I only recommend this hack to experienced users. It’s not easy finding where to solder the capacitor to, and it also requires decent soldering skills. You don’t have to worry about this if you don’t have issues. If you do, try other easier methods first and treat this as the last resort.
Adding Cap to 3.3V
The Gyro on our flight controllers is powered by a 3.3V LDO regulator, so you just need to solder a capacitor to the 3.3V pin of the Gyro, or the 3.3V output of the LDO. The other end of the cap solder to ground.
Popular options are 4V 220uF, 330uF or 470uF tantalum capacitor: https://amzn.to/3XN4Hhn
The 3V rail should be filtered as close to gyro as possible for the best result.

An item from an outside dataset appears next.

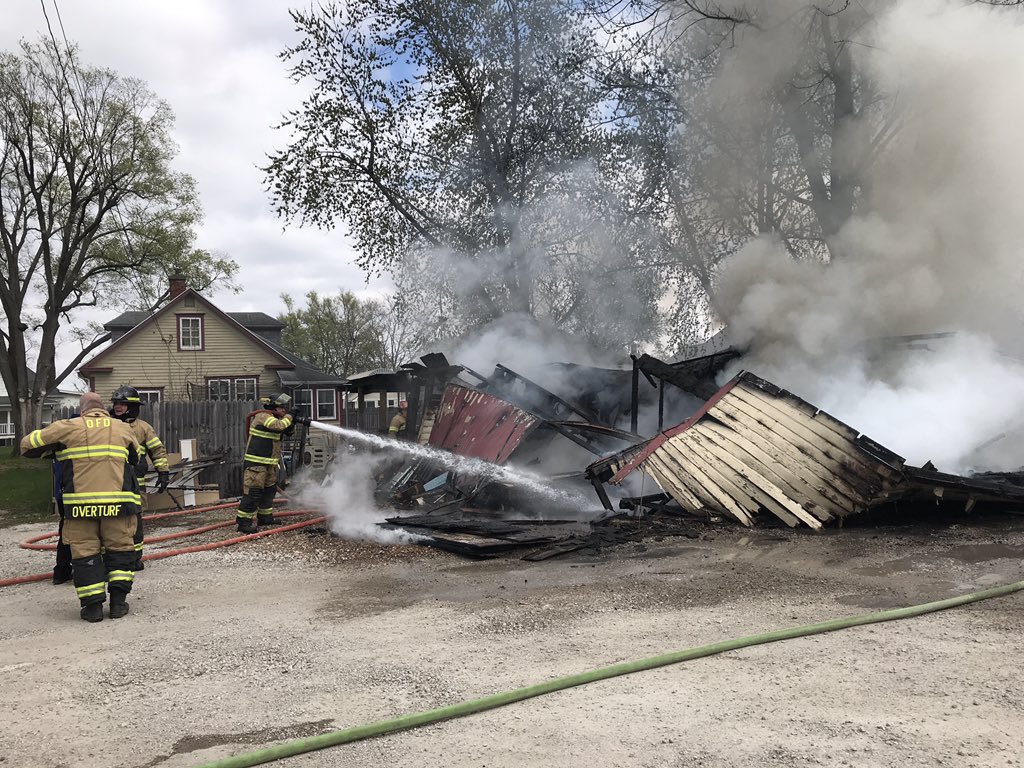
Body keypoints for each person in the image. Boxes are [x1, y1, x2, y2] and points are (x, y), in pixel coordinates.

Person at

Very few FC’s share the same 3.3V rail with the MCU and spektrum receivers, so you might be able to access the 3.3V rail on an external solder pad. IMO this is not a good FC design by not having a dedicated low noise regulator just for the gyro, but it does make it easier for you to solder the capacitor to if required.
Adding Cap to 5V
The 3.3V LDO for the Gyro gets power from the 5V rail, so you can also filter the 5V rail which will also clean up noise for the gyro. It might not be as effective as filtering in on the 3.3V rail but it’s worth a try if it’s more accessible.
Popular options: 6V 220uF, 330uF or 470uF tantalum capacitor: https://amzn.to/41blcqv
Capacitor Gets Hot After Flight
Potential causes of capacitor gets hot after flight (or it exploded):
- Capacitance is too small. For example if you are using a 680uF, you should try a 1000uF
- It could be a sign of the voltage spikes are too high, you should get a cap with higher voltage rating. For example if you are using a 35V cap on 6S, you might want to get a 50V one.

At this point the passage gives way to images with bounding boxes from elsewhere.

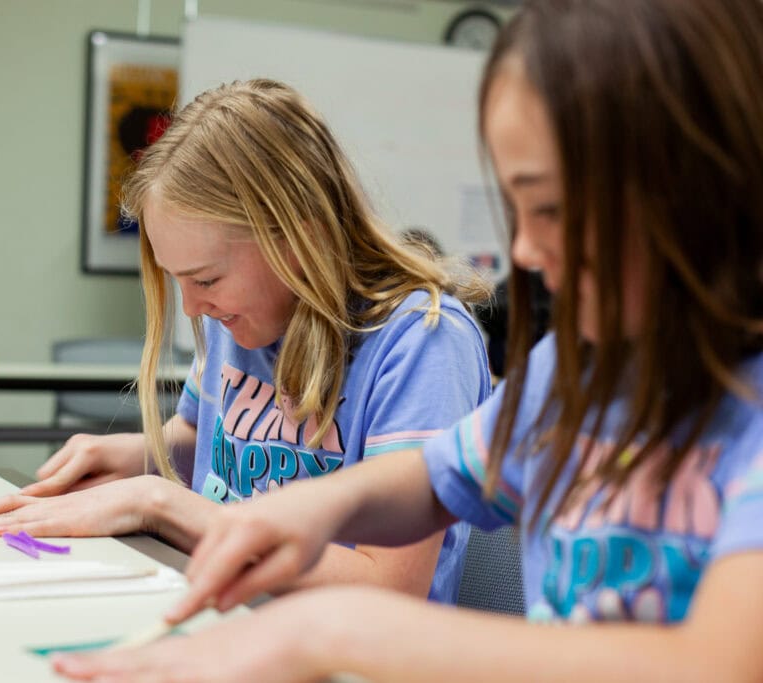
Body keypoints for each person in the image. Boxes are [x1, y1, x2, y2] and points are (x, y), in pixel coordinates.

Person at [47, 1, 763, 680]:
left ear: (705, 186)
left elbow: (720, 664)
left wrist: (333, 628)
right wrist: (311, 507)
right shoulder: (572, 375)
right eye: (517, 208)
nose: (526, 251)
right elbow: (433, 478)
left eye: (549, 209)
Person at [0, 79, 493, 605]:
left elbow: (387, 586)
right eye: (177, 280)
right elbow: (199, 430)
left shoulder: (423, 341)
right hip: (227, 611)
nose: (191, 308)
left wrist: (161, 502)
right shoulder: (241, 313)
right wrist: (136, 455)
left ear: (301, 238)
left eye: (206, 280)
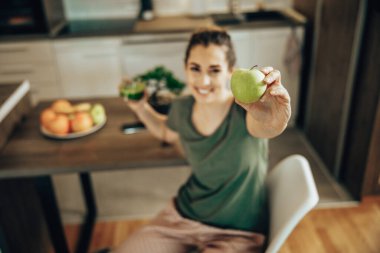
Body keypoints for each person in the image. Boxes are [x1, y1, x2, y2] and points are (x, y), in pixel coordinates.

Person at [115, 26, 291, 253]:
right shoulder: (182, 108)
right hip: (181, 219)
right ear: (185, 68)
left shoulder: (248, 111)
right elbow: (165, 131)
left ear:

Is Adding Too Many Capacitors Bad?
Short answer – No.
If you are filtering signal of certain frequency range, then you should control the capacitance and inductance precisely in your circuit. But what we are dealing with here is just DC voltage and a low pass filter, you won’t “over-filter” DC voltage, so you can use as much capacitance as you want and it won’t be a problem. In fact, the more capacitors you use in your drone, the stronger this low pass filtering works.

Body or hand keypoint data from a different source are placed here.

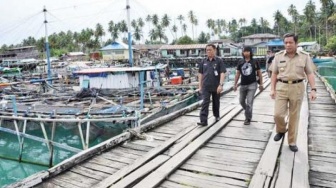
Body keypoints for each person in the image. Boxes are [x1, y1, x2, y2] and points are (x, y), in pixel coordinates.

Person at [271, 33, 317, 152]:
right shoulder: (278, 56)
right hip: (281, 86)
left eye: (290, 42)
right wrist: (272, 89)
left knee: (294, 116)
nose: (288, 45)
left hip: (297, 87)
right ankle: (281, 130)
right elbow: (274, 73)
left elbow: (310, 73)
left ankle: (292, 141)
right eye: (286, 43)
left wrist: (313, 89)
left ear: (296, 43)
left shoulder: (304, 56)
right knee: (278, 114)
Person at [197, 44, 226, 126]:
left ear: (215, 50)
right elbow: (200, 74)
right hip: (206, 86)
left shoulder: (219, 61)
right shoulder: (203, 61)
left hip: (216, 86)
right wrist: (200, 86)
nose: (208, 51)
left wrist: (221, 85)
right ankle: (203, 120)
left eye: (210, 50)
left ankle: (216, 115)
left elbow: (222, 73)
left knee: (216, 102)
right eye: (207, 50)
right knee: (205, 102)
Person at [234, 46, 263, 125]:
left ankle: (247, 118)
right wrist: (235, 84)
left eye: (247, 51)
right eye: (244, 51)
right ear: (242, 53)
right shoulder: (240, 62)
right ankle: (248, 112)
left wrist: (261, 84)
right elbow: (238, 73)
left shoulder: (255, 61)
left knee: (249, 102)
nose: (246, 53)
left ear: (250, 52)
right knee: (241, 101)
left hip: (252, 84)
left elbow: (259, 73)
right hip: (243, 85)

So, use as many capacitors as you wish, as long as you have space to mount them.
Do Capacitors Wear Out?
Short answer – Yes.
Electrolytic capacitors used in FPV drones have a limited lifespan and can wear out over time due to factors such as high temperature and high voltage stress. When an electrolytic capacitor wears out, it can leak or bulge, and its capacitance may decrease. This can result in instability and noise in the power supply, which can affect the performance of the electronics. It’s a good idea to periodically inspect and replace capacitors in your drone, even when they look “ok”, it’s might be worth to replace them regularly.
LC Filter vs Capacitor
LC filters are often used in FPV systems to combat video noise as well, but it only protects the system after the noise is induced. Adding capacitor at the source of the power on the other hand, protects the entire system by preventing the noise from being induced in the first place.